Pendergast bebió sin prisas y exhaló.

—Nuestro hombre lo había escondido detrás de un cuadro de Braque. Lo recortó y volvió a tensar el lienzo para esconder el Agoyzen por detrás. Un Braque precioso, de la primera época cubista, destrozado sin remedio. Qué lástima… De hecho llevaba poco tiempo escondido. Es evidente que se enteró de que la criada se había vuelto loca después de limpiar su camarote. Hasta es posible que estuviera al corriente de mi interés por él. La caja estaba dentro de la caja fuerte. Por lo visto no le pareció lo suficiente segura para el mandala. El tiempo le ha dado la razón. A menos que sólo quisiera tenerlo siempre a mano…

—¿Qué aspecto tenía?

—¿El mandala? La habitual disposición en cuatro partes de cuadrados y círculos que encajan entre sí, realizada en el antiguo estilo Kadampa, extremadamente complicada, aunque de muy poco interés para quien no sea coleccionista o no forme parte de un grupo supersticioso de monjes tibetanos. ¿Me harías el favor de sentarte, Constance? No es agradable hablar con alguien que está de pie cuando se está sentado.

Constance se dejó caer en el asiento.

—¿Ya está? ¿Sólo un mandala antiguo?

—¿Estás decepcionada?

—Bueno, pensaba que nos las tendríamos que ver con algo fuera de lo común, quizás incluso… —Titubeó—. No sé, algo con poderes casi sobrenaturales.

Pendergast emitió una risita seca.

—Me parece que te tomaste tus estudios en Gsalrig Chongg demasiado literalmente.

Bebió un poco más de jerez.

—¿Dónde está? —preguntó ella.

—De momento lo he dejado donde estaba. Con Blackburn no corre peligro, y ahora ya sabemos dónde está. Se lo quitaremos al final del viaje, en el último minuto, cuando no tenga tiempo de reaccionar.

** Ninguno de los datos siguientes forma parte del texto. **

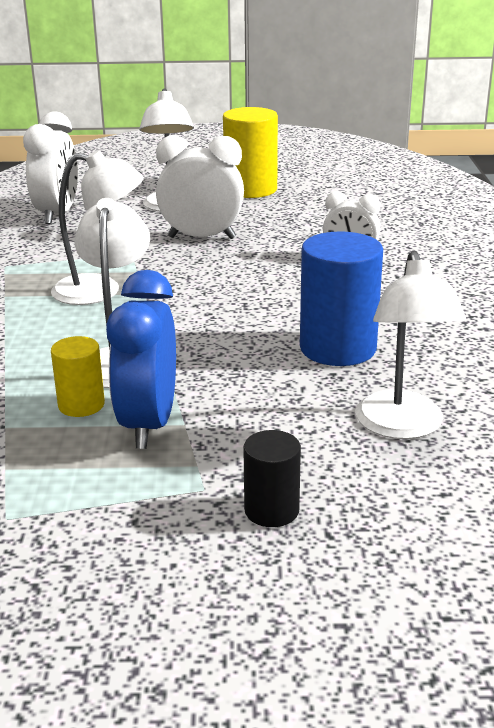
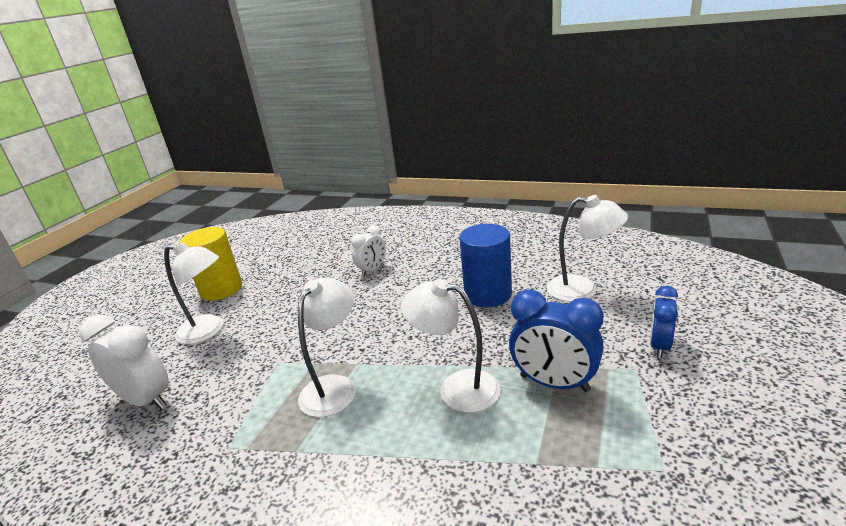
camera: 65 degrees left, 0 degrees up
yellow cylinder [51,336,105,417] -> none
white clock [156,135,244,239] -> none
black cylinder [243,430,301,527] -> blue clock [650,286,678,358]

Constance se apoyó en el respaldo.

—No acabo de creerlo. Sólo una pintura thangka…

Pendergast volvió a observar el jerez.

—Nuestro pequeño encargo por amor al arte toca a su fin. Ahora sólo queda el problema de despojar a Blackburn de las posesiones que no le pertenecen, lo cual, como ya he dicho, es una nimiedad. Ya tengo claros casi todos los detalles. Espero que no tengamos que matarle, aunque tampoco lo consideraría una gran pérdida.

—¿Matarle? ¡Pero Aloysius! Eso sí que espero poder evitarlo.

Pendergast arqueó las cejas.

—¿En serio? Creía que a estas alturas ya te habrías acostumbrado…

Constance se quedó mirándolo, perpleja.

—¿Qué quieres decir?

Pendergast sonrió y volvió a bajar la vista.

—Perdona, Constance, ha sido una falta de delicadeza. No, no mataremos a Blackburn. Encontraremos otro modo de arrebatarle su precioso juguete.

Se hizo un largo silencio, durante el cual Pendergast saboreó el jerez.

—¿Has oído los rumores de motín? —dijo Constance.

Parecía que Pendergast no la oyera.

—Acaba de contármelo Marya. Parece que la segundo capitán ha tomado el mando, y que ahora ya no vamos hacia Nueva York, sino hacia Terranova. El pánico se ha generalizado. Van a declarar un toque de queda, y se supone que a mediodía harán un anuncio importante por megafonía. —Constance miró su reloj—. Falta una hora.

Pendergast dejó la copa vacía sobre la mesa y se levantó.

—Estoy un poco cansado. Creo que voy a echarme un rato. ¿Podrías ocuparte de que a las tres, cuando me levante, tenga listo un desayuno de huevos Benedict y té verde Hojicha, recién hecho y caliente?

Se dirigió hacia su dormitorio sin decir nada más, subiendo lentamente la escalera. Poco después su puerta se cerró, y la cerradura hizo un pequeño clic.